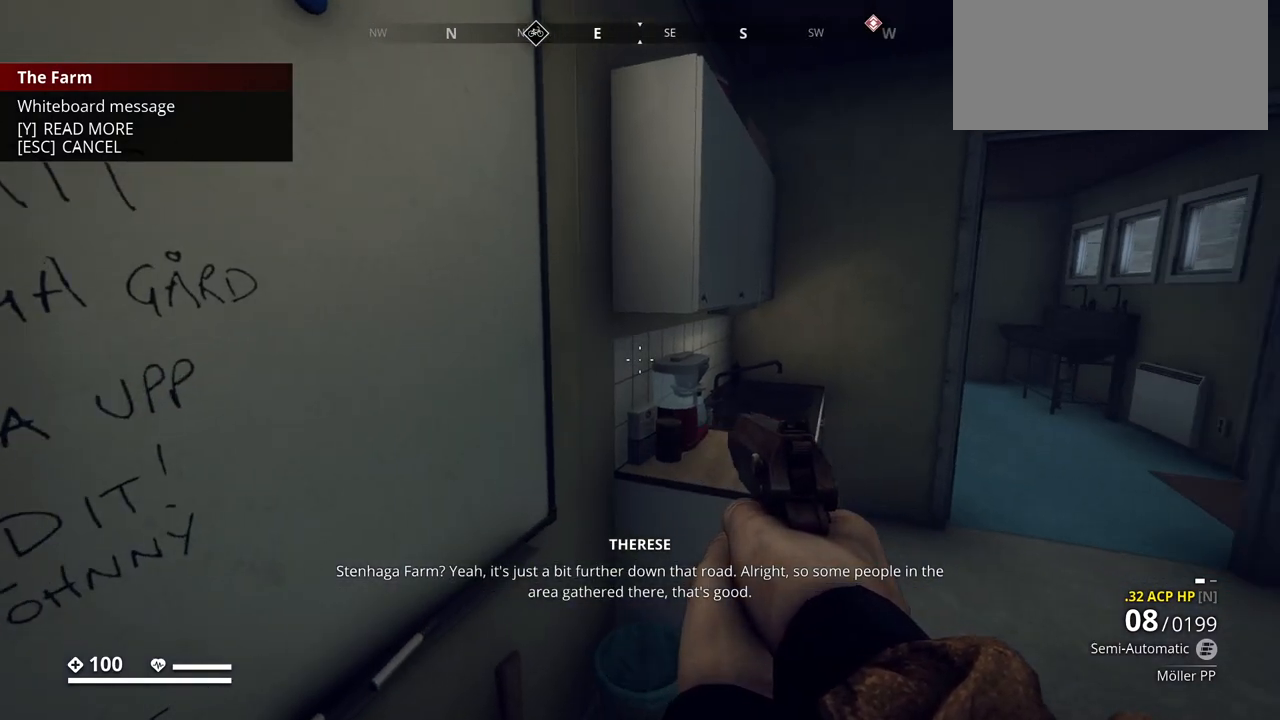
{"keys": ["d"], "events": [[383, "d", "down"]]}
==
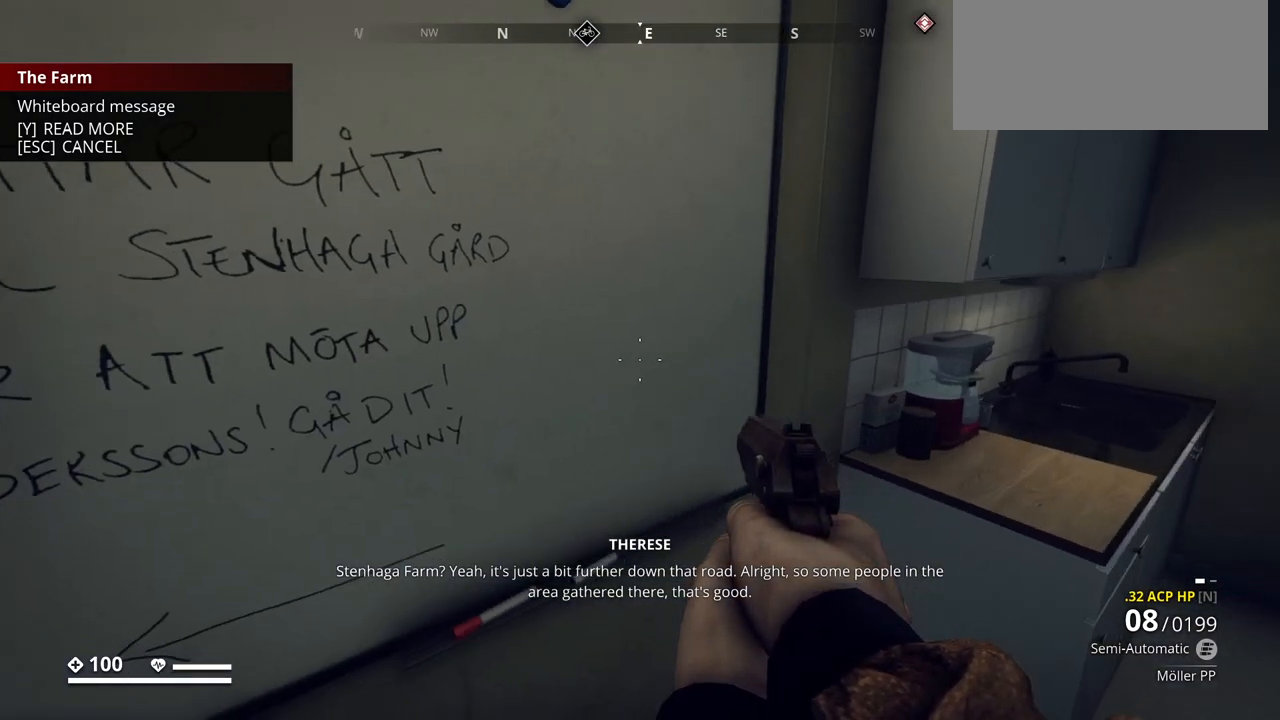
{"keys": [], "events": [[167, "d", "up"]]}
---
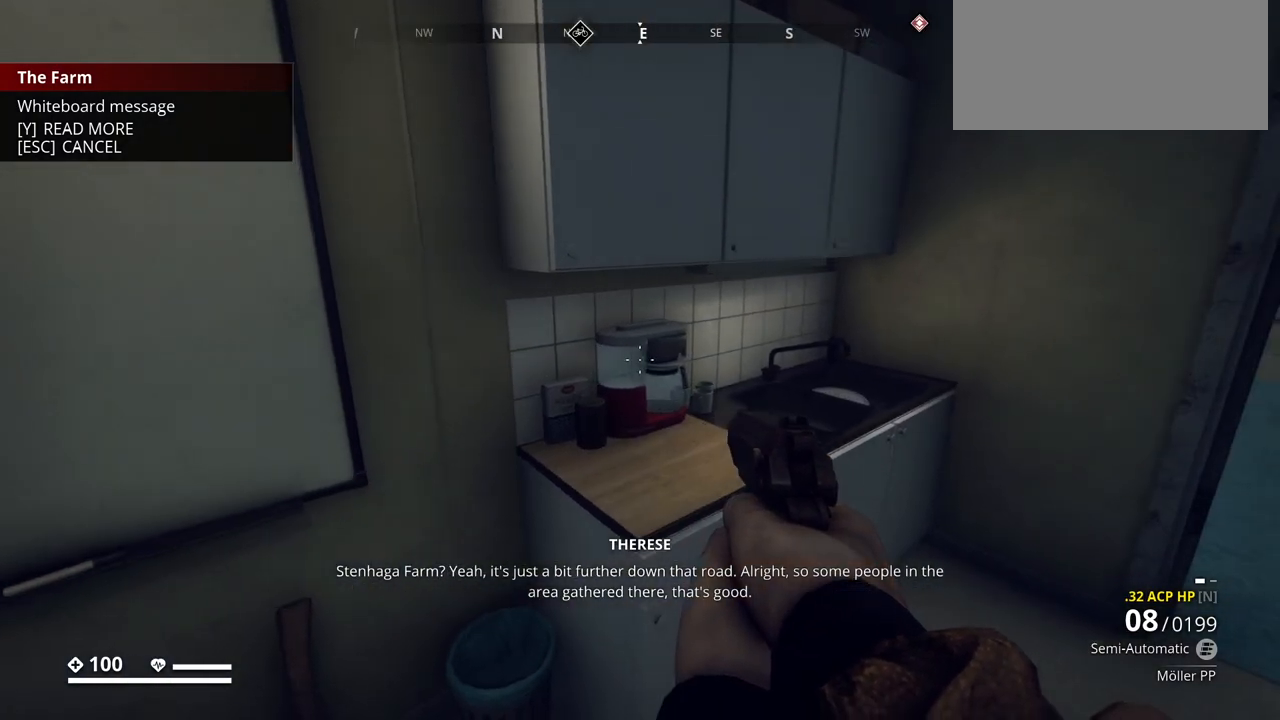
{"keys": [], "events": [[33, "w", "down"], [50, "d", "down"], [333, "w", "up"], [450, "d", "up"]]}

### What to work on
Copy all lines above containing the string "down".

### Reply to the task
{"keys": ["d"], "events": [[383, "d", "down"]]}
{"keys": [], "events": [[33, "w", "down"], [50, "d", "down"], [333, "w", "up"], [450, "d", "up"]]}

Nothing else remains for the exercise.